XJ6 4.2 liter head, rear view. Note the bulge and the extra aluminum in the casting at the very end. This bulge is where the additional two coolant holes fit. The rear end of the cam areas are a little different.

The extra metal on the rear end of the 4.2 liter head is easiest to see with the two heads side-by-side. This extra bulge is practically unnoticeable from the top, since it only flares out from the back face of the head about an inch from the base of the head. I don’t know exactly where the coolant goes within the head itself, especially since the internals of the castings are both quite airy — filled with voids at least. The two extra coolant holes that the extra metal allows must have served the coolant needs of the head itself, however. The holes are actually quite well removed from the cylinders in the block, and I have assumed that the flow from these extra holes would have be down from the head, probably originating from areas nearer the cams than the valves.

You can see one challenge in the new head — it doesn’t have holes for the bolts attaching the tach generator or serving to block off the end of the cam area. On the XJ6, the lower semicircular void was fit with a rubber plug, and the value covers lacked any semicircular cutout. If I refit the tach generator, it would probably be merely ornament in any case, since the cam end won’t drive the generator, I believe. I might drill and tap the holes, though. I don’t know if I want to put up with a make-do plug.
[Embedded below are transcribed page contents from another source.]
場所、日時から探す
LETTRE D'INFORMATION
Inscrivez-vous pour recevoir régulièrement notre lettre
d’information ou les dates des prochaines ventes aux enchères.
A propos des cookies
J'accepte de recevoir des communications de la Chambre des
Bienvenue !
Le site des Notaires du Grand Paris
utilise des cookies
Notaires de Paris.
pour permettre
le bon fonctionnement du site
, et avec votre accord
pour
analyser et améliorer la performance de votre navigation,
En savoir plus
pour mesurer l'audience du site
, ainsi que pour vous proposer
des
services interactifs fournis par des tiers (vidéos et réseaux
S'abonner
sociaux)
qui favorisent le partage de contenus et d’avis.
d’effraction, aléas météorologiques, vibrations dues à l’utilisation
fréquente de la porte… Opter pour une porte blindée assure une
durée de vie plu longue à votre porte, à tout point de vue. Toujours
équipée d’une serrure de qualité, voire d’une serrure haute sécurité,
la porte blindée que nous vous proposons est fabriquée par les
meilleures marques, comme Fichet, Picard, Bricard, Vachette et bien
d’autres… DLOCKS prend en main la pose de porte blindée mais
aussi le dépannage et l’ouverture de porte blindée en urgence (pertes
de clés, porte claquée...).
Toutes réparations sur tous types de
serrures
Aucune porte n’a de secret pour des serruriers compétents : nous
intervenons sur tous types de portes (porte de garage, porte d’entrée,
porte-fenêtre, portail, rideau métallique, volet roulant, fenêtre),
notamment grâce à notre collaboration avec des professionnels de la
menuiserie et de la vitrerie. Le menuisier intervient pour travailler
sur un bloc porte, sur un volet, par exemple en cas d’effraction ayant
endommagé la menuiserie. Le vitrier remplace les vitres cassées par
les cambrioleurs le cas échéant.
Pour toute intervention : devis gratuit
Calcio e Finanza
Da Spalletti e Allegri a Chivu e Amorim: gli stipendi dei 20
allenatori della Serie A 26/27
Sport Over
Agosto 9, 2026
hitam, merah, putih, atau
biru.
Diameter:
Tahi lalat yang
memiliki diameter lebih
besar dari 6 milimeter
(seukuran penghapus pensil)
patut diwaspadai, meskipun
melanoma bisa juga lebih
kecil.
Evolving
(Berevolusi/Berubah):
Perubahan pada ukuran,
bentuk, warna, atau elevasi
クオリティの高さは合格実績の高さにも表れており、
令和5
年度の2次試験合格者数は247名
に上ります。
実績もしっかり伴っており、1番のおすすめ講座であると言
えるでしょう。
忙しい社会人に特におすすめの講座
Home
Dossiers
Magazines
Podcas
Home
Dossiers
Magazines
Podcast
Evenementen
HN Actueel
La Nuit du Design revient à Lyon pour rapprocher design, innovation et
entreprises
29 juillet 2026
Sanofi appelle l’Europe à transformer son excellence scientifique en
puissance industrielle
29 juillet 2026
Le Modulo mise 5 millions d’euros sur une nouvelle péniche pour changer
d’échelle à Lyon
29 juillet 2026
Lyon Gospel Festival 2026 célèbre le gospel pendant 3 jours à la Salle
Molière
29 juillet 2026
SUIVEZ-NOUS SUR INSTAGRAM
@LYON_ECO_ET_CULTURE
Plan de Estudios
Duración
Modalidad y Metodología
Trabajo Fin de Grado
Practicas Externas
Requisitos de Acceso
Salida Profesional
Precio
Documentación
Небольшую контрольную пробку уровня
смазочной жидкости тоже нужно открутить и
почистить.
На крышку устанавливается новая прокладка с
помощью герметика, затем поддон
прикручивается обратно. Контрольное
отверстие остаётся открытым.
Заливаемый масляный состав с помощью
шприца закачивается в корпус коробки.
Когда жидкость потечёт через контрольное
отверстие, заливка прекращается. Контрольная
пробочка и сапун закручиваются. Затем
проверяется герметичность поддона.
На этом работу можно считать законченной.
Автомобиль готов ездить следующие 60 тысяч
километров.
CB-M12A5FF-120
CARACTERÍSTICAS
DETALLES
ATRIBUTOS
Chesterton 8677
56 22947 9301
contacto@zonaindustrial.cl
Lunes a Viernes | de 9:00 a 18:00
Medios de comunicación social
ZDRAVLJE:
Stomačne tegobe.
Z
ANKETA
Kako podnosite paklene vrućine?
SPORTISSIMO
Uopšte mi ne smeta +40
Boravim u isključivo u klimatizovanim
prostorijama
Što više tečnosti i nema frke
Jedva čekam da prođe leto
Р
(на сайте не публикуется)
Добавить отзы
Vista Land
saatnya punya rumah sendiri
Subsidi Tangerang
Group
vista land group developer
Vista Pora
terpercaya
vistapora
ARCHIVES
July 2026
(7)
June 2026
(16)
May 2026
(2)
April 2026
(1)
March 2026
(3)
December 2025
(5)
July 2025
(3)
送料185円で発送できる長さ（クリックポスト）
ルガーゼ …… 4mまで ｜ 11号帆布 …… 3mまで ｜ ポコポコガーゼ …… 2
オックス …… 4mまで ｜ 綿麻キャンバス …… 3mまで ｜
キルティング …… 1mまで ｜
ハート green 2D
E-type 3.8 liter head, rear view. No extra metal here. The head ends straight off the back. Note the threaded holes to fit the tachometer generator (right side) and the hole cover (left side). The area around the cams are more subtly cast than in the 4.2 liter head.

I have an intake head gasket from the 3.8 — it looks to me pretty much the original, since it’s as thin as could be. And I have a new head gasket for the 4.2. I have yet to compare them, except in the most cursory fashion. The new gasket is considerably thicker, with metal rings fitting the holes for the bores. I thought about asking Ray Livingston for his special spreadsheet to determine actual displacement, but I wonder if it would apply on this engine. This one has 8:1 pistons, I’m almost relieved to say. Even with some shave off the head, the compression shouldn’t exceed 9:1, and least by much, and I’ll be running premium gas anyway.

Aaron got the upper end and bottom end gasket sets for me, and when I can retrieve a few tools from neighbors, I’ll be setting things back to rights. Terry’s Jaguar Parts is sending the last bits (as far as I know) and a cam setting tool. So, we’ll soon be good to go.

I’m hoping that the next entry will do the same job on the block and its accessories. I have learned that some 3.8 E-type elements will need to be refitted on the engine, and the oil filter fitting that I was happy to see on the new engine might actually prove to be a bit of a challenge.